灾难命中率(91)
计承斟酌了下,突然问:“你该不会是怀疑连家和解家有这方面的合作吧?”
不得不说,计承的直觉很准,红官一方面正有此意。
红官没有否认,说:“你开个价吧。”
“你还挺上道的啊。”计承讶然一笑,他其实没想过要什么报酬,但既然红官都主动开口了,那他就不客气了,朝红官摆起了一只手摇了摇。
“好。”红官想都不想就答应了下来。
“爽快!”计承心情大好,但想了想还是提醒了一句,“我劝你不要对连家的事那么上心。”
这已经是他第四回劝告了,计承自认为作为朋友,他已经提醒得很到位了。
“离连家越远越好,省得把自己拖下水还爬不上岸。”
“晚了,已经下水了。”红官坦然地接住计承惊诧的目光。
“你知道自己在做什么吗?”计承忍住了情绪,沉下了气问。
“清楚得很。”红官用坚定的目光回应计承的质疑。
“我看你就是缺心眼!”计承气不打一处出,一拳打在了桌面上。
“你紧张什么?我又不会缺胳膊断腿。”红官不明所以,认为计承过于敏感了。
计承咬着牙:“现在不会,以后…”
他及时止住了不吉利的话,那些个零零碎碎的画面一瞬涌上了心头,憋得他十分难受。
红官一言不吭看着他,计承这个表现很不对劲。
“你和连家的人到底发生过什么事?”红官逮住这个机会,想撬一撬他的嘴巴。
“我…”计承把嘴一抿,“我说了你是不是就能抽身出来?”
第43章 通话
“不能。”红官实话实说。
就算连家是条贼船,也是他心甘情愿上的,或许只有搅到连家和解家势如水火,并替两家买好棺材时,他才会想办法抽身。
现在不但不能抽身,还得要深入两家集团,最好能让他们抓到彼此的要害,然后坐山观虎斗。
计承盯着红官很久,久到红官怀疑是不是时间被定格住了。
“那没什么好说的。”计承收回了目光,语气和神情都冷了下来,他实在没必要将过去那些不堪的破事拿出来,作为让红官回心转意的交换条件。

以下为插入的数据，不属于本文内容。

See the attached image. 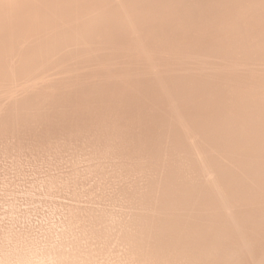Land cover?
<instances>
[{"label": "bare ground", "instance_id": "obj_1", "mask_svg": "<svg viewBox=\"0 0 264 264\" xmlns=\"http://www.w3.org/2000/svg\"><path fill=\"white\" fill-rule=\"evenodd\" d=\"M0 264H264V0H0Z\"/></svg>", "mask_w": 264, "mask_h": 264}]
</instances>
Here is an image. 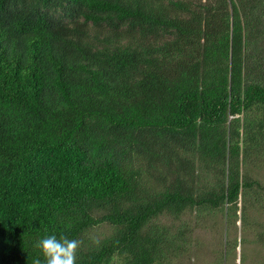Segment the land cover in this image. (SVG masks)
<instances>
[{"label": "trees", "instance_id": "obj_1", "mask_svg": "<svg viewBox=\"0 0 264 264\" xmlns=\"http://www.w3.org/2000/svg\"><path fill=\"white\" fill-rule=\"evenodd\" d=\"M229 1L225 23L222 6L184 18L155 0H0V264H33L51 234L82 241L76 264H154L173 242L152 219L229 215L264 189L241 172L258 144L245 116L264 107V64L246 63L240 17L259 0ZM89 22L107 30L89 36ZM158 29L177 38L156 40ZM180 39L200 55L178 60ZM141 158L164 163L161 190L143 187ZM205 170L214 179L195 188ZM101 224L113 234L90 242Z\"/></svg>", "mask_w": 264, "mask_h": 264}, {"label": "rangeland", "instance_id": "obj_2", "mask_svg": "<svg viewBox=\"0 0 264 264\" xmlns=\"http://www.w3.org/2000/svg\"><path fill=\"white\" fill-rule=\"evenodd\" d=\"M168 1L155 0V3H161L168 9L171 6L172 9L169 10L171 15L184 18L194 12L203 13V5L211 6V9L213 6L216 8L222 6L223 9L215 15L225 16V23L227 21L229 23L232 19L229 0H173L185 3L188 7L186 9L174 7ZM235 1L238 2V0ZM245 10L246 14L242 11L240 18L251 25L245 30L246 63L248 65L264 64V0H259ZM82 25L89 36L107 30L104 28V23L98 25L89 22ZM228 34L229 29L226 27L222 35L229 40ZM218 37L215 36L210 43L215 48L220 45L227 48L228 41L223 40L220 43L217 41ZM174 38L177 36L172 31L163 29H158L155 35L156 40ZM178 41L184 49L178 60L186 62L200 55L202 47L197 41L187 39ZM216 59L220 63L224 62L219 54L216 55ZM245 118L246 122L256 129L258 144L249 150L246 162L241 166V172L264 187V107L256 106L247 113ZM257 122L263 124L261 131L255 128ZM184 156L185 154H181L182 158ZM137 164L140 167L143 187L148 191L161 190L164 187L166 181L161 182L162 177L158 174L160 168H164L162 161L149 164L146 159L141 158L137 160ZM164 173L167 174L166 171ZM214 174L215 171H203L195 181V188L209 184L214 179ZM244 211L246 218L243 220L241 215ZM183 225L189 226L187 232L178 231ZM150 227L155 230L159 229V231L169 227L170 229L167 230L173 242L169 247L163 248L164 255L154 264H264V189H259L254 185L246 190L240 198L237 211L231 209L229 215H227L226 206L202 213L197 209H187L178 219L166 214L152 219L148 225V228ZM113 232V226L101 224L90 229L87 232V238L90 242L98 241L110 236ZM123 260L122 257H115L110 264H124Z\"/></svg>", "mask_w": 264, "mask_h": 264}, {"label": "clouds", "instance_id": "obj_3", "mask_svg": "<svg viewBox=\"0 0 264 264\" xmlns=\"http://www.w3.org/2000/svg\"><path fill=\"white\" fill-rule=\"evenodd\" d=\"M81 244L78 239L58 238L55 234L42 237L35 243L40 256L34 259L33 264H42V260L43 264H76Z\"/></svg>", "mask_w": 264, "mask_h": 264}]
</instances>
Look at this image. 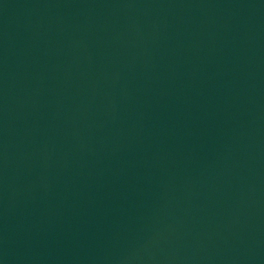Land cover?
Here are the masks:
<instances>
[{"label": "water", "instance_id": "water-1", "mask_svg": "<svg viewBox=\"0 0 264 264\" xmlns=\"http://www.w3.org/2000/svg\"><path fill=\"white\" fill-rule=\"evenodd\" d=\"M0 264H264V0H0Z\"/></svg>", "mask_w": 264, "mask_h": 264}]
</instances>
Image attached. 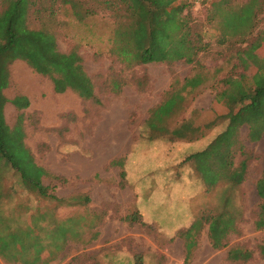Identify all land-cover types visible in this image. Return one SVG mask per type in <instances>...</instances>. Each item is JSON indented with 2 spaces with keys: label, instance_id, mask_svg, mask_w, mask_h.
Masks as SVG:
<instances>
[{
  "label": "rangeland",
  "instance_id": "obj_1",
  "mask_svg": "<svg viewBox=\"0 0 264 264\" xmlns=\"http://www.w3.org/2000/svg\"><path fill=\"white\" fill-rule=\"evenodd\" d=\"M78 1L94 8V14L78 21L67 6L43 0L54 8L40 18L54 33L60 51L76 50L81 56L99 101L84 100L71 90L55 92L48 77L21 60L10 64V84L4 93L9 99L28 97L25 144L39 165L67 180L46 177L44 183L55 187L60 197L87 196L89 201L61 205L36 198L21 190L8 173L1 185L0 220L23 229L36 219L44 227L35 229L45 244L41 257L49 264H185L184 240L179 232L202 211H219L224 193L231 197L227 210L236 216V232L229 234L227 246L214 249L205 226L188 264H264L258 251L264 244V229L254 226L259 202L255 184L264 167V136L249 142L243 126V150L229 156L235 173L240 167L244 169L243 182L230 188L219 181L203 192L201 186L209 184L202 180L197 158L184 160L199 148L197 135L176 138L155 133L151 140L145 128L150 111L176 94L174 111L164 120L169 130L187 120L194 125L217 120V114L225 113V105L214 102L224 78L245 72L248 82L264 65V40L258 39L256 49L240 55L244 72L237 54L254 39L264 38V0L257 2L260 11L254 31L244 38L225 40L220 37L215 4L238 9L250 0H175L186 3L183 15L205 43L196 63L132 67L109 54L112 30L124 22L121 5L113 14L101 8L103 0ZM8 4V0H0V14ZM30 24L40 26L38 15L32 16ZM2 31L0 27V34ZM197 74L202 83L194 89L184 88V80ZM15 114L7 103L5 117L10 125ZM225 123L217 120L214 129L221 130ZM215 131L208 135H215ZM214 145L203 158L208 162L214 158L217 165L222 156L214 151ZM119 158L122 167L109 164ZM121 170L125 171L123 178ZM129 216L135 219L130 221ZM60 222L68 229L67 237L56 240L47 236ZM237 245L253 250L252 258L244 262L228 259V249ZM10 253L7 251L8 257L0 255V264H24L33 254L25 251L15 259Z\"/></svg>",
  "mask_w": 264,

“计承…”红官轻轻喊了他一声,“你真的不打算跟我坦诚?”
计承犹豫了下,调节了面上的情绪,随后笑了笑说:“没什么好坦诚的,都过去了。”
“话是这么说,可你也没想过要和过去告别不是吗?”红官直视着他,不单是计承,连他自己都对往事无法释怀。
计承张了张嘴,他本能地想要反驳,却也说不出口,违心的话有很多破绽,何况红官又不是傻子,他那么精明的一个人,狡辩只会欲盖弥彰。
“红官…我真的不想说。”计承慢慢靠回椅子,耷拉着脑袋,短短几分钟时间,他竟然看起来疲惫了不少。
在这件事上,红官颇感无力,以前觉得时间能治愈一切,放下是迟早的事,后来才发现,那些人所谓的“放下”,大多是“无奈而放,深埋心下”,往后在岁月长河中,伤痛历久弥新。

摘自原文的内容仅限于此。